• Exercise goal: Find each line in the records below that contains the word "common" and copy it out in full.
------------
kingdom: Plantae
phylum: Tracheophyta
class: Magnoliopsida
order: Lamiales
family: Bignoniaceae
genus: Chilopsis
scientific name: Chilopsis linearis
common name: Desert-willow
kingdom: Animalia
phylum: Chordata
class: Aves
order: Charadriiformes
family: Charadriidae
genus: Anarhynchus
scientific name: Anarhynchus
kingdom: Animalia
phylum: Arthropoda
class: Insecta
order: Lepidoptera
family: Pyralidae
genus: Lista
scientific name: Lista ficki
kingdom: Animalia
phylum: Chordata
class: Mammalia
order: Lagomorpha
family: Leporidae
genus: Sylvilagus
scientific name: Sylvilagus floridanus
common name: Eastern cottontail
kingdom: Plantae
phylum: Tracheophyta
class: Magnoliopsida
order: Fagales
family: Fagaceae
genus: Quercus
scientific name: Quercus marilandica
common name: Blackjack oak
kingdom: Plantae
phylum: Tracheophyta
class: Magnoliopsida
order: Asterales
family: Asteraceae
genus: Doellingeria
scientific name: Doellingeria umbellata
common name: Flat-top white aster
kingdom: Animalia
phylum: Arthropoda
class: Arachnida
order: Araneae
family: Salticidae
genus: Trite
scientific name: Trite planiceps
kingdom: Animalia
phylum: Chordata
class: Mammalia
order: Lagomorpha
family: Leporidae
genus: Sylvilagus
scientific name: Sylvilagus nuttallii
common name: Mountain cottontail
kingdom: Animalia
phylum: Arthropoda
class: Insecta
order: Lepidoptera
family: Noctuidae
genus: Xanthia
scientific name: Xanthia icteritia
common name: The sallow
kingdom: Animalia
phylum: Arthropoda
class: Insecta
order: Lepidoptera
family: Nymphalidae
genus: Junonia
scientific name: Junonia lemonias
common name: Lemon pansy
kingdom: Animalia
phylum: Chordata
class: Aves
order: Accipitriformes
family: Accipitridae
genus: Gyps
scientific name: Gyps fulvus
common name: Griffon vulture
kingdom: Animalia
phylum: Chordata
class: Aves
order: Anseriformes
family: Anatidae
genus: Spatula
------------
• Task solution:
common name: Desert-willow
common name: Eastern cottontail
common name: Blackjack oak
common name: Flat-top white aster
common name: Mountain cottontail
common name: The sallow
common name: Lemon pansy
common name: Griffon vulture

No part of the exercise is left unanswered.